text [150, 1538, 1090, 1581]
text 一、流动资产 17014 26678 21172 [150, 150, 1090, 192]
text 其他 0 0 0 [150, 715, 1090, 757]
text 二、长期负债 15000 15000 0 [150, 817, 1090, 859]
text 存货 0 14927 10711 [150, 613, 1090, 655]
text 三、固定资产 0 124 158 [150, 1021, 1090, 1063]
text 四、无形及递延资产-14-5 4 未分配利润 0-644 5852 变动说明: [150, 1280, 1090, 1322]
====================
What the exercise asks:
A word-for-word copy of the data is what should be returned.

Completed exercise:
text [150, 1538, 1090, 1581]
text 一、流动资产 17014 26678 21172 [150, 150, 1090, 192]
text 其他 0 0 0 [150, 715, 1090, 757]
text 二、长期负债 15000 15000 0 [150, 817, 1090, 859]
text 存货 0 14927 10711 [150, 613, 1090, 655]
text 三、固定资产 0 124 158 [150, 1021, 1090, 1063]
text 四、无形及递延资产-14-5 4 未分配利润 0-644 5852 变动说明: [150, 1280, 1090, 1322]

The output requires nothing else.